Meu coração é folha seca!
E aquele jardim cultivado em cima de todo aquele terreno virgem floresce tão lindo e vivo que a gente até pensa que ia ser para sempre. Mas o amanhã nos traz surpresas, ervas daninhas aparecem pq as flores não se cuidam sozinhas.
Você vê toda aquela vida ali sem nenhum sentido e as violetas começam a murchar, os girassóis não são mais tão mágicos, os lírios da paz que outra aurora eram poderosos, hoje parecem matagais confusos, todas as rosas se refugiam em seus próprios espinhos.
O canteiro fica sem vida e não se te mais aquele anseio em contemplar aquele natureza.
As samambaias estão destruídas, a fonte seca e suja.
O banquinho branco no centro antes sempre disputado, hoje é velho e enferrujado passado do que foi o auge dos casais amantes e nada mais parece ter motivo para se criar vida.

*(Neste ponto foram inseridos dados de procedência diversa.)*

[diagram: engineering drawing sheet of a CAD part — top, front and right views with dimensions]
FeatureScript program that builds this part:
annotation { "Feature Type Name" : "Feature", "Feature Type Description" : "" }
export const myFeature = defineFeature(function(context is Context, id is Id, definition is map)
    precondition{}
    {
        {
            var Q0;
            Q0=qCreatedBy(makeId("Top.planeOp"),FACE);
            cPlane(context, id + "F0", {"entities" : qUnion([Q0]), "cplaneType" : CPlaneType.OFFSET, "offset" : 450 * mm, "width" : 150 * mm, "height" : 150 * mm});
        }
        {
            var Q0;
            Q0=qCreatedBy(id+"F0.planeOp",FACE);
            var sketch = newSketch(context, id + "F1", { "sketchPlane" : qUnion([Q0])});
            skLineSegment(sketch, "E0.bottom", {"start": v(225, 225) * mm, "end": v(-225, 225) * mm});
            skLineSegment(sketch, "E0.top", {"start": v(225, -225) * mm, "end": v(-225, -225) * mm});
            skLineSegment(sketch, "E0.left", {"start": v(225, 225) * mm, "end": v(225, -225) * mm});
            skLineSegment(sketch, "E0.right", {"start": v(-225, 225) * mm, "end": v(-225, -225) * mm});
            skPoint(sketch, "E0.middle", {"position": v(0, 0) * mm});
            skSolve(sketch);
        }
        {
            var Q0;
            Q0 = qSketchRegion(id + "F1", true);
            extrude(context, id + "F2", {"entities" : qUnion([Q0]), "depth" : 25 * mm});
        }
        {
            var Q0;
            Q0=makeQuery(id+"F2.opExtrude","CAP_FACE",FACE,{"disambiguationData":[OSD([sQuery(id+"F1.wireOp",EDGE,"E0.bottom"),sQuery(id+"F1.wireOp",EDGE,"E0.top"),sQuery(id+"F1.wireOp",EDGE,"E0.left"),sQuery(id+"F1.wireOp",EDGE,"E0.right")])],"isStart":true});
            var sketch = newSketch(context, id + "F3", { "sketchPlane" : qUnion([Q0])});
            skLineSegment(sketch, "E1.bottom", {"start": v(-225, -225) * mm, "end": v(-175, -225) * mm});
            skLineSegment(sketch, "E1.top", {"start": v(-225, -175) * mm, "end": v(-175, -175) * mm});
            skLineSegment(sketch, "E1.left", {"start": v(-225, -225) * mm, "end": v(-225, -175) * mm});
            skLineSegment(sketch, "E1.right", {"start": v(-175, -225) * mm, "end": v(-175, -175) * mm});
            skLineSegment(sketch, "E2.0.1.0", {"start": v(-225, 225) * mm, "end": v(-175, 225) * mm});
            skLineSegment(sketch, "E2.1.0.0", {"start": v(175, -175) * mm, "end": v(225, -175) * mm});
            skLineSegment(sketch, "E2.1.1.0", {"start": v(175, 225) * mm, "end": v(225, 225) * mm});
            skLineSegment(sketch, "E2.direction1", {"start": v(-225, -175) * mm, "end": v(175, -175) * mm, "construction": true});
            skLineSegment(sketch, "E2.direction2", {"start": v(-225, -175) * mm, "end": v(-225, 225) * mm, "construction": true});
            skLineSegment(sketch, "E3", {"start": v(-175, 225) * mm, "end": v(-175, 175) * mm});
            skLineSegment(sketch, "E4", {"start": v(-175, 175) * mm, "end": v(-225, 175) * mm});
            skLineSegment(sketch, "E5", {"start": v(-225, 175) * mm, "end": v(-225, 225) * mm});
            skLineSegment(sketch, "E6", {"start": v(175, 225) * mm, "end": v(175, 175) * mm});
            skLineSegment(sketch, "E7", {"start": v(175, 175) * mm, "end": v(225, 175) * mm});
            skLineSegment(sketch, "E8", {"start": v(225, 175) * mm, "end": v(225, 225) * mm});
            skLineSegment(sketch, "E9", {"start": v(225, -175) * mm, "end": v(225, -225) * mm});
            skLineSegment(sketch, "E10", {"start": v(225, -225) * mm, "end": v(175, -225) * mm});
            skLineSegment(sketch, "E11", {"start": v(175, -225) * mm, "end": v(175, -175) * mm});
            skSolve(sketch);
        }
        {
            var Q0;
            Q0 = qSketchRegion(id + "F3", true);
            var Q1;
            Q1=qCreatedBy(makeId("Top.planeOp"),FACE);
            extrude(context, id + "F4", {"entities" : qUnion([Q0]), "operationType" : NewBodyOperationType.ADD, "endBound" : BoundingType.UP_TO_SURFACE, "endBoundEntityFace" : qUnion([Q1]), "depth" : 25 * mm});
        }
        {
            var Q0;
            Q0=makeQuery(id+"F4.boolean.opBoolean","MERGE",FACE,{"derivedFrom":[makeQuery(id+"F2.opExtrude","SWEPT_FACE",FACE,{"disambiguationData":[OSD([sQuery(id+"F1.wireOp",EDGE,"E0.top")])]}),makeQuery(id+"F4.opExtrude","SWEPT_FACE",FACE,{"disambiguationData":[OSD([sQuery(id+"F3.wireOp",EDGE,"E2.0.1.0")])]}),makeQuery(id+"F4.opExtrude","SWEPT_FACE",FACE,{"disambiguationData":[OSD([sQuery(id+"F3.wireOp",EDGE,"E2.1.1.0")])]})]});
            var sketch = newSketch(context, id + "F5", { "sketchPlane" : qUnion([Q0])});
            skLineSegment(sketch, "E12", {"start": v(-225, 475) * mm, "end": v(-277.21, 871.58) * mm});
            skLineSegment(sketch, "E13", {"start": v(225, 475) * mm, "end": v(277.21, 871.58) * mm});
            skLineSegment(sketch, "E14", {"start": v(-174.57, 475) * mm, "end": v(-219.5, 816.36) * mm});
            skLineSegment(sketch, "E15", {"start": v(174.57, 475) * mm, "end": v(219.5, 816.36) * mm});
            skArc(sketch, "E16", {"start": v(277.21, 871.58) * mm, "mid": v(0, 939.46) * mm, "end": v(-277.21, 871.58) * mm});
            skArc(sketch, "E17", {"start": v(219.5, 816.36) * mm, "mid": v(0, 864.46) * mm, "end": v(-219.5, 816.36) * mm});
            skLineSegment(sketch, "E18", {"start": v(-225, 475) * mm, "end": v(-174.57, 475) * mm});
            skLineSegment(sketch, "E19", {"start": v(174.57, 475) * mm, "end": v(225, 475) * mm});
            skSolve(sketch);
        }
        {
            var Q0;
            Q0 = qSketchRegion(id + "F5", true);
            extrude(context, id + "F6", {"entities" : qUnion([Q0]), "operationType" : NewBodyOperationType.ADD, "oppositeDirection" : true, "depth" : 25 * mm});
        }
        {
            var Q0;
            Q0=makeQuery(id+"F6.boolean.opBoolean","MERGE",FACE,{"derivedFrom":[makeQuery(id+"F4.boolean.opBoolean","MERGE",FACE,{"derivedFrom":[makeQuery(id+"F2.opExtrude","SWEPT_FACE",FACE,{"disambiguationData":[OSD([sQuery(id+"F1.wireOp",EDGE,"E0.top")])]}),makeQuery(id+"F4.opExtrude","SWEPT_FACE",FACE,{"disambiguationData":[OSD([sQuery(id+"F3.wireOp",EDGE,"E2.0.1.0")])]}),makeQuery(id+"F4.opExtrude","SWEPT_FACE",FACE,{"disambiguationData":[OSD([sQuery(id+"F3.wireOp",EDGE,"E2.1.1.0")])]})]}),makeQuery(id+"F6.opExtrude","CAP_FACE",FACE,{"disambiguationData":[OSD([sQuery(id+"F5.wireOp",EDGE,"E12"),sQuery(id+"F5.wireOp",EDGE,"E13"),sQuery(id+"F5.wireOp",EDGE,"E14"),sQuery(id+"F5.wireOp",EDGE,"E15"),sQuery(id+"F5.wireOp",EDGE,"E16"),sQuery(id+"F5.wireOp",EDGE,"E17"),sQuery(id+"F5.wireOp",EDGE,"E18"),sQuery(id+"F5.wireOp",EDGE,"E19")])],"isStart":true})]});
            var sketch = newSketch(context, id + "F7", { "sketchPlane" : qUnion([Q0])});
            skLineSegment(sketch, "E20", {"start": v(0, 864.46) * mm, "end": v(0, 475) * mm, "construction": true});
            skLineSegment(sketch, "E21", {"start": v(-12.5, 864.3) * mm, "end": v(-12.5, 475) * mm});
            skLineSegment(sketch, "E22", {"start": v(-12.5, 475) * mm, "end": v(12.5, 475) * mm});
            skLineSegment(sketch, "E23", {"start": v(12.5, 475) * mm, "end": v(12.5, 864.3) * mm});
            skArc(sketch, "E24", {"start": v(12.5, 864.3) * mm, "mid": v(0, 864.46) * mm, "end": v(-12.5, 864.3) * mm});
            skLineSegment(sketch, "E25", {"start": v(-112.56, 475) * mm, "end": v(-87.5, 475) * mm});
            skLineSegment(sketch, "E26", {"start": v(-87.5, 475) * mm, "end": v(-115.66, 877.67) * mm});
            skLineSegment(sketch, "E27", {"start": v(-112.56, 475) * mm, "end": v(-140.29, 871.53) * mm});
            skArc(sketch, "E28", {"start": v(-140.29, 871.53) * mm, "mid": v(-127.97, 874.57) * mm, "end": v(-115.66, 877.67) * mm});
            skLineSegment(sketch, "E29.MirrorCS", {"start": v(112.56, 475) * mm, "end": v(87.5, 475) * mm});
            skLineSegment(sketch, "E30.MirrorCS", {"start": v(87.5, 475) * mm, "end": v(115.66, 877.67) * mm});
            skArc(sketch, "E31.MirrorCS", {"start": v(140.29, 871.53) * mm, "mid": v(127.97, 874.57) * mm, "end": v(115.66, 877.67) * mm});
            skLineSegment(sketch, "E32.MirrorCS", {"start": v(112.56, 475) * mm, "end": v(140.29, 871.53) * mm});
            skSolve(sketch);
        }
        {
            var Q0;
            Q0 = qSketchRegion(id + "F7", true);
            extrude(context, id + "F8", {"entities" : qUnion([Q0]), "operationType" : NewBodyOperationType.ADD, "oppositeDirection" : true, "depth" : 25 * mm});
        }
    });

Mas você tem medo de limpar tudo e recomeça porque sabe que nunca mais vai ser a mesma então você insiste em comprar novas mudas, terra diferente e vasos maiores.
Mas a dama da noite não exala perfume e nem as plantas carnívoras sentem fome.
Oh céus como eu queria acreditar na teoria que o amor constrói, muda e renova... Mas eu sou apenas folhas secas, galhos barulhentos e uivos de vento no nada.
Amaldiçoar a primavera que insisti em dizer que algo precisa ser plantado e a terra planada.
Vontade de expulsar ou matar no estilingue os passarinhos que cantam pedindo frutinhas.
Querer abrir buracos para saber se ainda existe mais dor naquele solo antes forte e vívido e hoje infértil e seco.
Gostaria de rejeitar poemas e gritar ao véu de noiva que ele vai ser o primeiro a ser ateado fogo.
Berrar para o futuro que a vida está tá sem graça que não espera nada dele.
Rugir a todos os cantores de sarjeta que é tudo mentira, que o amor só veio para dizer a dor é pior depois dele.
Mas que cargas dagua a razão não me deixa em paz.